◆ **TEXTO FORNECIDO**:
***
Posse de Lula sinaliza novos tempos para a democracia e a sociedade no Brasil, mas governo deverá enfrentar pressões e desafios políticos vindos inclusive da sua base

Cientista político da Unesp de Marília compara frente ampla que elegeu novo presidente à mobilização que pôs fim ao período militar, mas pondera que novo mandatário “não recebeu cheque em branco” por parte de eleitores, e temas sensíveis, como cobrança por revisão da reforma trabalhista, opõem setores diferentes de apoiadores.

Neste último domingo, 1º de janeiro, Luiz Inácio Lula da Silva tornou-se o 39º presidente da história do Brasil após uma concorrida cerimônia de posse que levou milhares de apoiadores à Esplanada dos Ministérios, em Brasília. Ao invés da tradicional passagem da faixa presidencial do presidente em exercício para o presidente eleito, Lula recebeu o adereço das mãos de um grupo de pessoas comuns que representaram diversos segmentos do povo brasileiro.

Durante os discursos que proferiu, primeiro no Congresso e depois no Palácio do Planalto, o presidente realçou a necessidade da defesa da democracia  e o foco no combate à pobreza e à fome. Ao tratar do tema da fome durante a fala no parlatório do Palácio do Planalto, de frente para a multidão, Lula se emocionou e chorou.
***
◆ **LINHAS**:
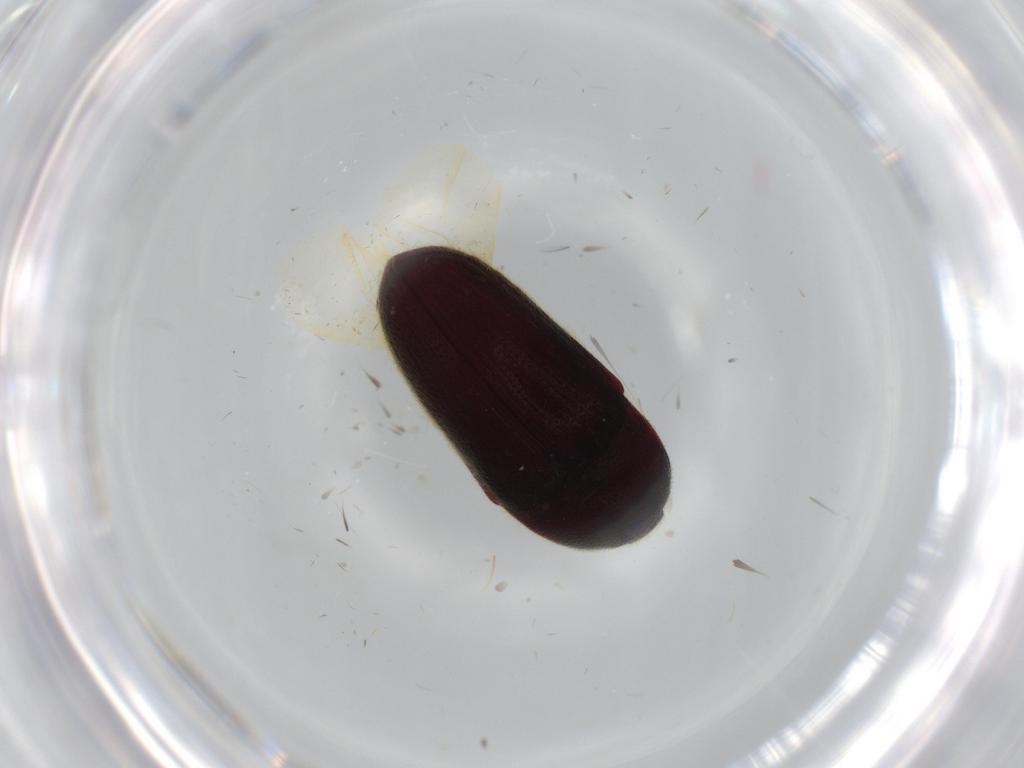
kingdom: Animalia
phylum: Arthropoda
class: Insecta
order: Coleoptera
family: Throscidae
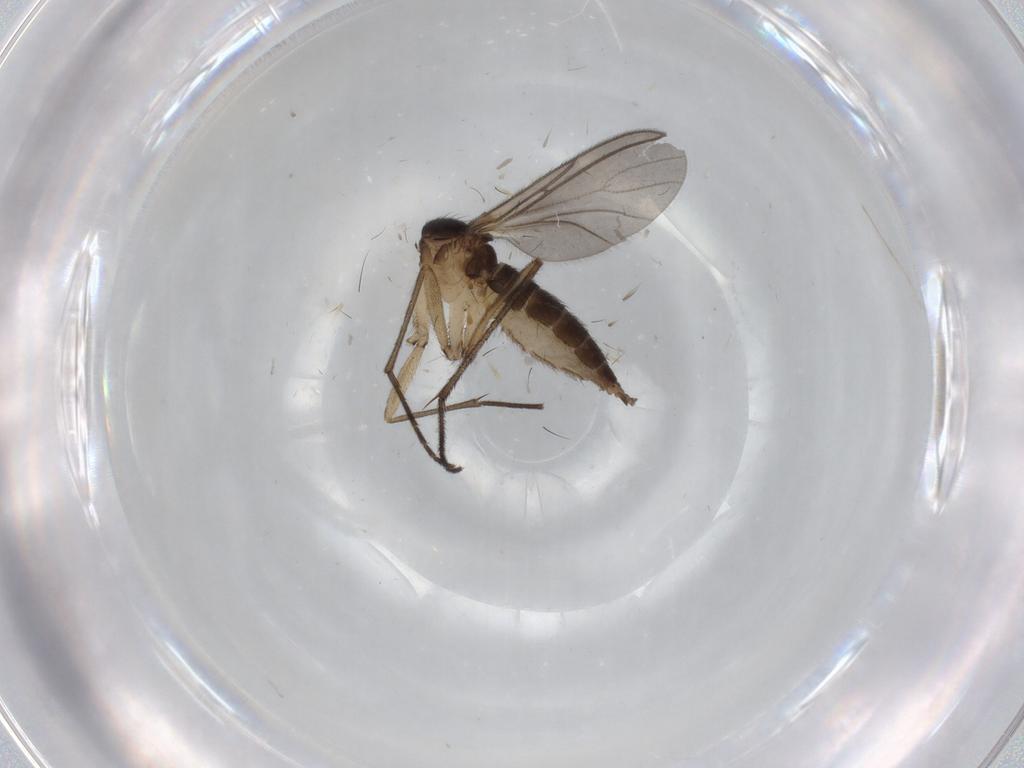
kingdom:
***
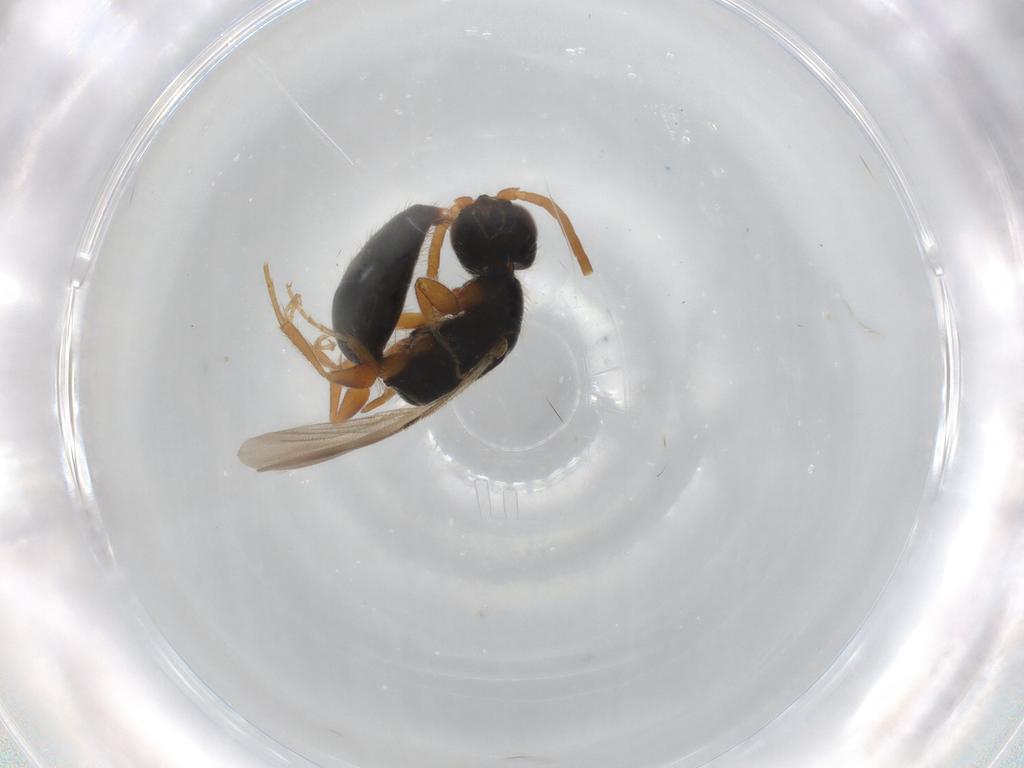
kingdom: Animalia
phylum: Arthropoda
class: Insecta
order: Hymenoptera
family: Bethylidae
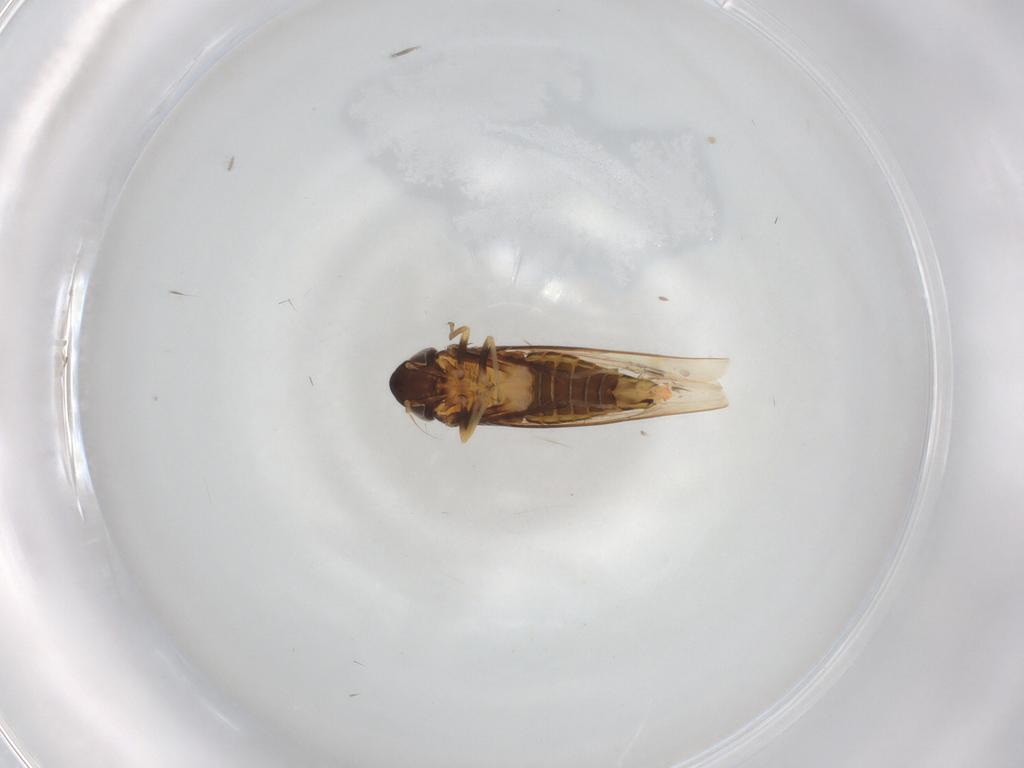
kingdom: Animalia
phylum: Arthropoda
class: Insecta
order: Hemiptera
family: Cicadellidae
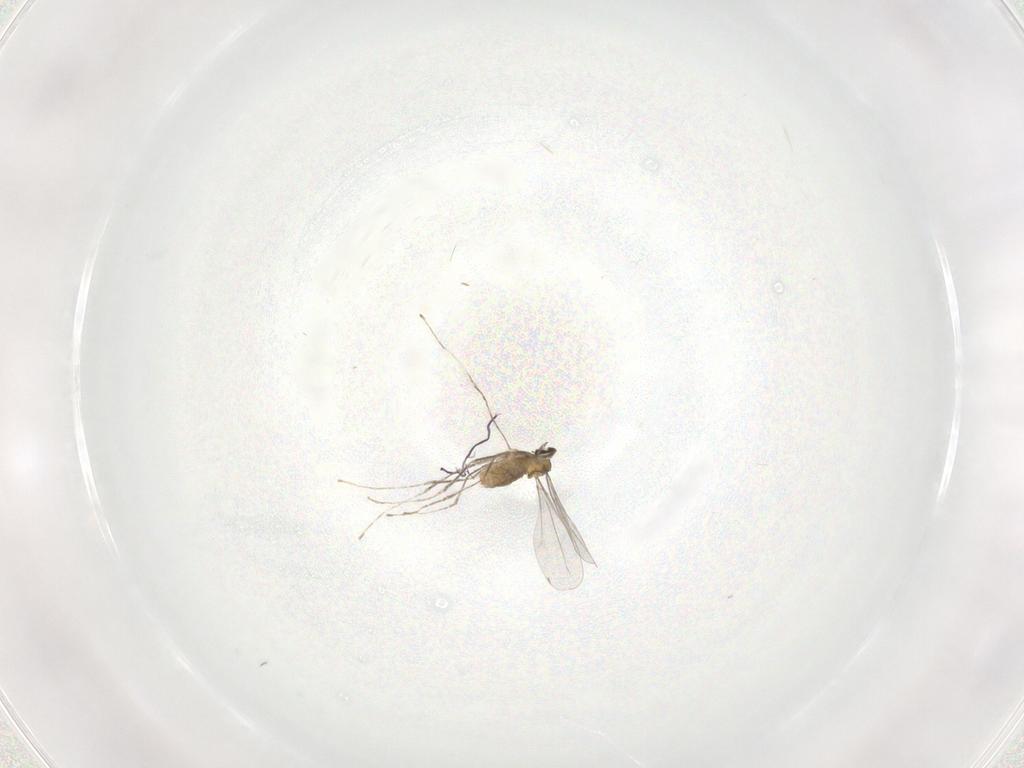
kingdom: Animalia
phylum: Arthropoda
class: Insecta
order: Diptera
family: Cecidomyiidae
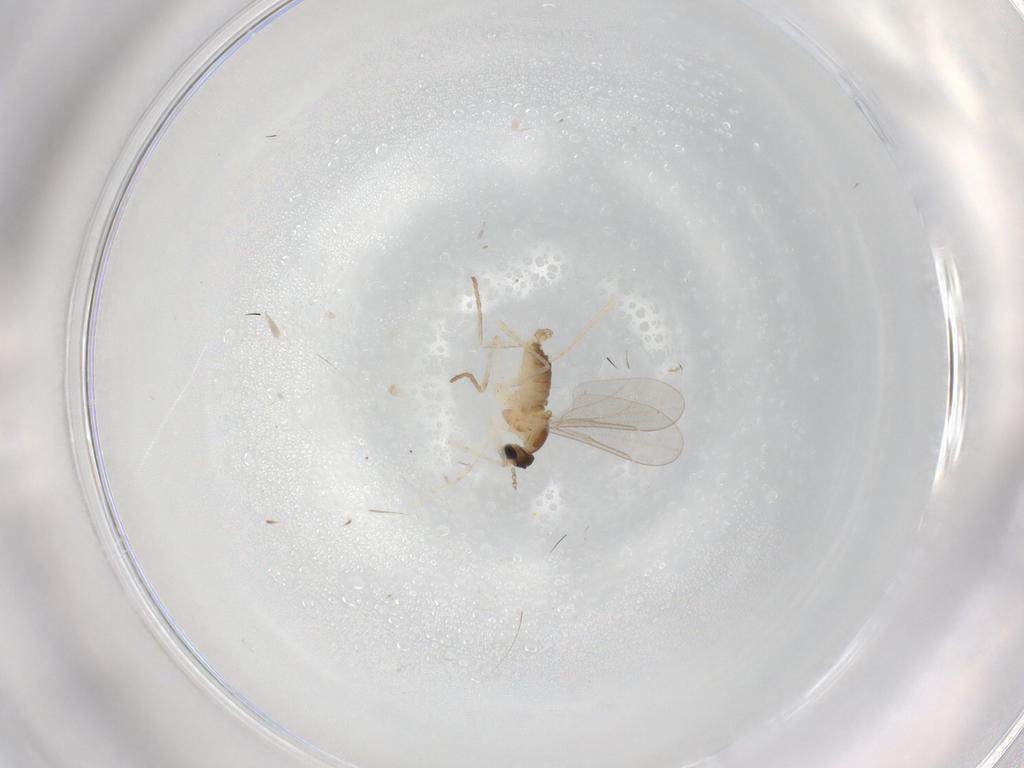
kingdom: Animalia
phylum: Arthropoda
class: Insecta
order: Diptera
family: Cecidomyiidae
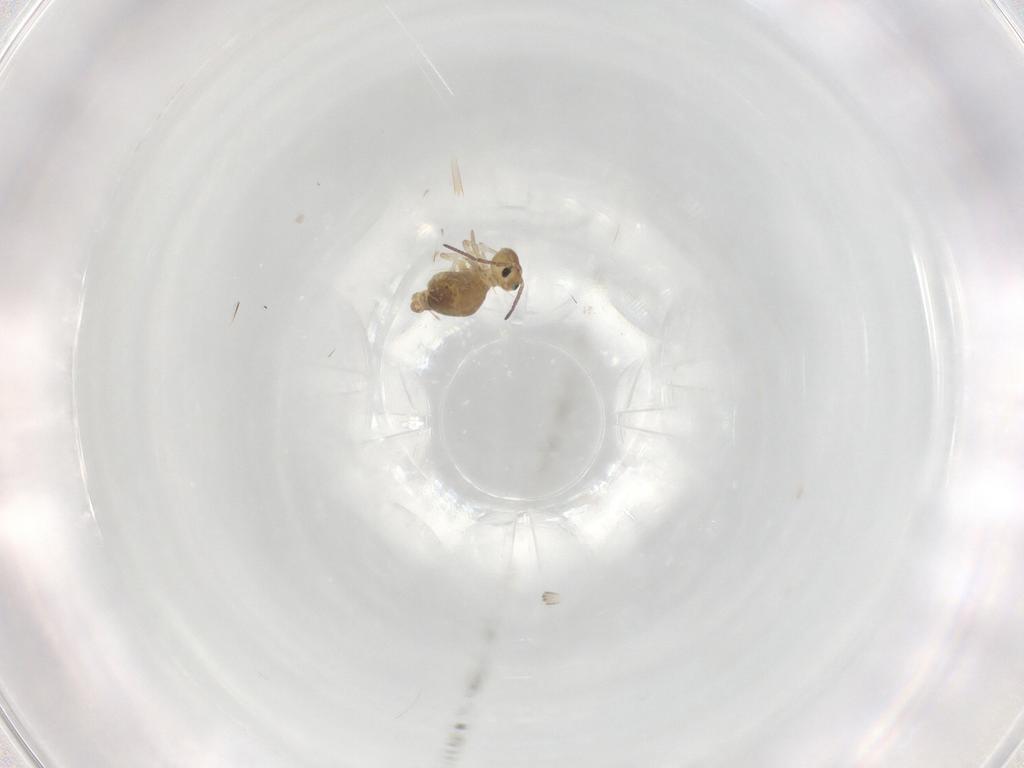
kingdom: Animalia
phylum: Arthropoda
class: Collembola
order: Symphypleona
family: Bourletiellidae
***
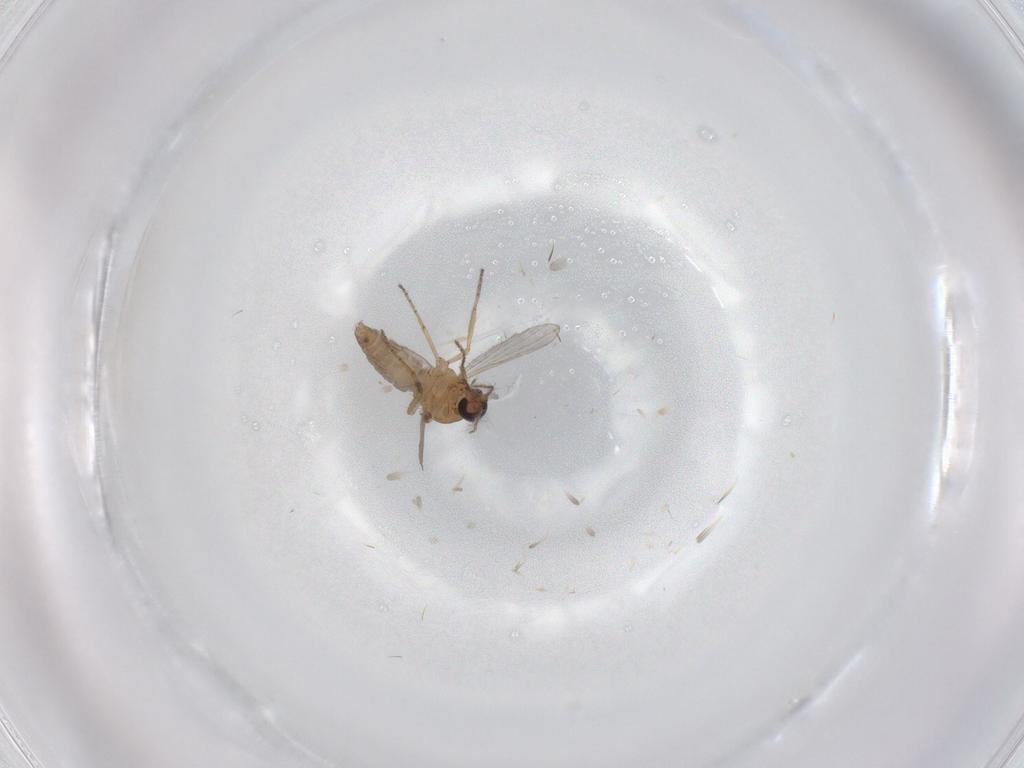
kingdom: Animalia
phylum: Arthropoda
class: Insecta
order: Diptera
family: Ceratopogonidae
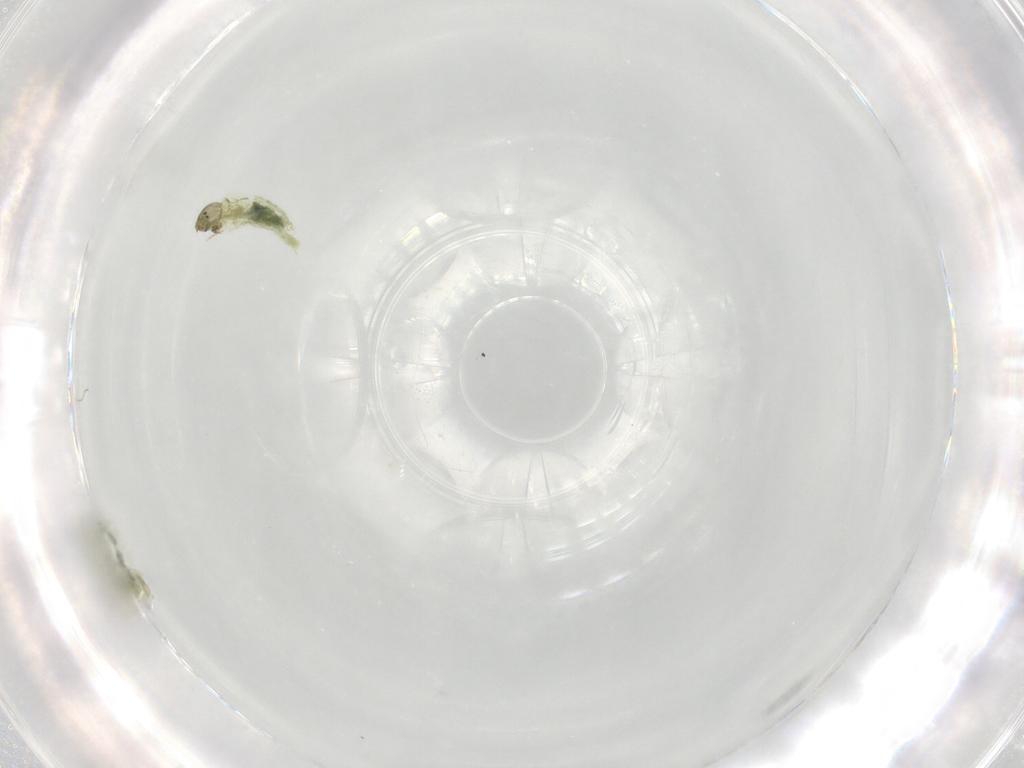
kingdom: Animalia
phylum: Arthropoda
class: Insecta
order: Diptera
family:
***
◆ **TAREFA A**:
Transcreva o trecho do texto sobre a posse de Lula de “Posse de Lula” a “diferentes de apoiadores.”.
◆ **TAREFA B**:
Extraia dos registros todas as linhas que contêm a palavra “family”, diferenciando maiúsculas de minúsculas.
O texto e os registros são materiais independentes entre si.

◆ **RESULTADO DA TAREFA A**:
Posse de Lula sinaliza novos tempos para a democracia e a sociedade no Brasil, mas governo deverá enfrentar pressões e desafios políticos vindos inclusive da sua base

Cientista político da Unesp de Marília compara frente ampla que elegeu novo presidente à mobilização que pôs fim ao período militar, mas pondera que novo mandatário “não recebeu cheque em branco” por parte de eleitores, e temas sensíveis, como cobrança por revisão da reforma trabalhista, opõem setores diferentes de apoiadores.

◆ **RESULTADO DA TAREFA B**:
family: Throscidae
family: Bethylidae
family: Cicadellidae
family: Cecidomyiidae
family: Cecidomyiidae
family: Bourletiellidae
family: Ceratopogonidae
family:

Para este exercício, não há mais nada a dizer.